Cairo moves to protect ailing economy

17 October 2008
Authorities act to protect Egyptian businesses from the worst effects of the global slowdown.

Cairo is to remove export taxes and cut import tariffs on selected goods as part of a series of emergency measures aimed at protecting Egyptian businesses from the worst effects of the global slowdown.

The plans include giving direct financial support to exporters and postponing a planned increase in energy prices. The Central Bank of Egypt is also considering a possible cut in interest rates.

The Trade & Industry Ministry will announce the details of the plan before the end of the month, according to Deputy Trade & Industry Minister Samiha Fawzy.

According to Fawzy, the min-istry plans to remove export taxes on cement and steel, and is reviewing the export ban on rice, which has been in place since March 2008.

It is also planning to remove a 2 per cent surcharge on other exports and to reduce import tariffs on raw materials, and has been in talks with banks about increasing the availability of finance for exporters, she says.

“There is excess liquidity in the banking sector, and we want to ease access to finance for exporters and industrial companies,” says Fawzy.

Under its plans, Cairo will also increase the capital of the Export Credit Guarantee Company for Export Insurance by £E300m ($54m), so it can provide cover to more exporters.

A new fund could also be set up to protect exporters against fluctuations in the exchange rate.

The fund would be set up under the auspices of the Export Development Bank, although the details have yet to be finalised. “We have only started exploring this idea this week,” says Fawzy.

The aid package will also include an increase in subsidies
to exporters.
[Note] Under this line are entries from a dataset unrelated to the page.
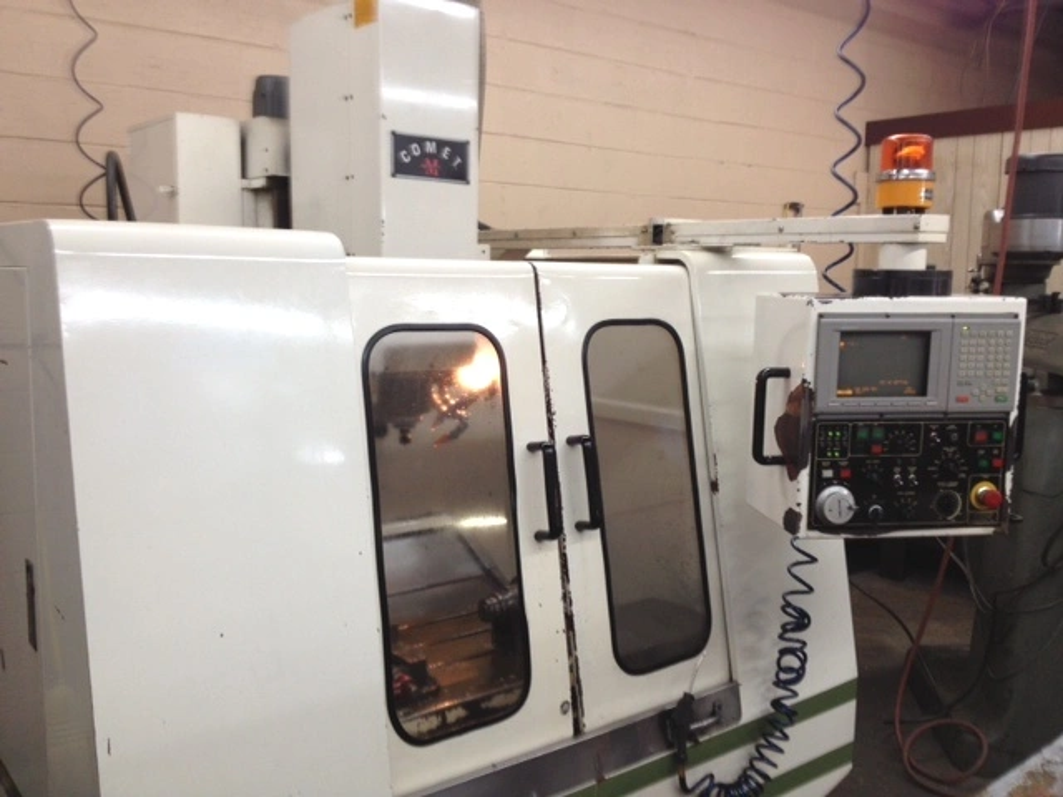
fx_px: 1075
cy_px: 398
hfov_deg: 52.6
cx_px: 532
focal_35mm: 35
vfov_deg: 40.7
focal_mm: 4.28
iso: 80
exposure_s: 1/20
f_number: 2.4
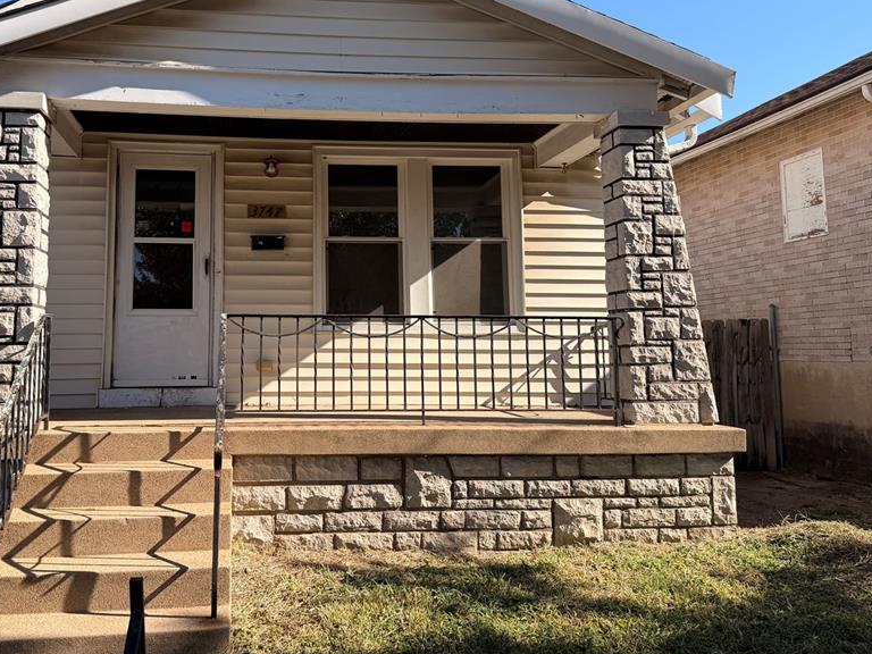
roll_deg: -0.6
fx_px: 806
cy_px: 263
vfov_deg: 43.9
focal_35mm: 32
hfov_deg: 56.1
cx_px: 320
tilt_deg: +6.2
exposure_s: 1/2525
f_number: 1.78
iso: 80
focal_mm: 6.76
The Export Development Fund provides cash funding to exporters to support exhibitions and travel costs.

However, the level of support available to an exporter decreases after one year.

The new measures will ensure that exporters receive the higher level of assistance for two years.

In the second part of the wider scheme, the government will freeze energy prices at current levels. Trade & Industry Minister Rachid Rachid announced in September 2007 that energy subsidies to heavy industrial users would be gradually reduced.

Since then, gas prices for heavy users such as steel and cement firms have risen from $1.25 a million BTUs to $3. Prices for other users have been raised to $1.7 a million BTUs.

Electricity prices have also increased for industrial users, from £E0.13 a kilowatt hour to £E0.20 a kWh for low users, and from £E0.23 to £E0.30 for heavier users. The final objective is to remove all subsidies, so that the gas price reflects international prices within 10 years.

However, further planned price increases are now likely to be delayed. “The rate [of increase] is subject to the economic situation worldwide and locally,” says Amr Assal, chairman of the Industrial Development Authority.

While the plan is for the new measures to remain in place until December 2009, this could yet change. “It might be extended, it might be shortened,” says Fawzy. “It is a dynamic process and we will be continuously revising it.”

Further assistance for businesses could come from the Central Bank of Egypt, which has indicated that it may cut interest rates in an effort to stimulate the economy.

On 9 October, the Central Bank’s deputy governor, Hesham Ramez, said it would consider cutting interest rates, following a 50 basis point cut in rates by central banks in North America and Europe on 8 October.

The next meeting on interest rates is due to be held by the central bank on 6 November, although some bankers suggest any cut is more likely to happen in the first half of 2009.

“Inflation is still high,” says Simon Kitchen, chief economist at Egyptian investment bank EFG-Hermes. “We will be surprised if the central bank cuts interest rates when it meets in a few weeks. We expect a cut in the second quarter of next year.”

The central bank increased interest rates over the first eight months of 2008, as Egypt’s inflation rate increased. In the 12 months to the end of August, the inflation rate for urban areas rose to 23.6 per cent.

However, there are signs that inflation is now falling. According to the Central Agency for Public Mobilisation & Statistics, inflation fell to 21.5 per cent in September, raising hopes that the peak in inflation has passed. For the central bank to cut interest rates, it will need to be convinced that inflation is coming under control.

Egypt’s economy is expected to slow in 2009. The latest World Economic Outlook report from the International Monetary Fund (IMF) forecasts growth of 6 per cent in 2009, compared with 7.2 per cent in 2008.

As recently as April, the IMF forecast Egypt’s economy would grow at 7.1 per cent in 2009.

Egyptian equities have been pummelled in recent weeks. The benchmark Case 30 index stood at 5,965 points at the close of trading on 15 October, 50 per cent below its peak on 5 May this year (see feature, page 32).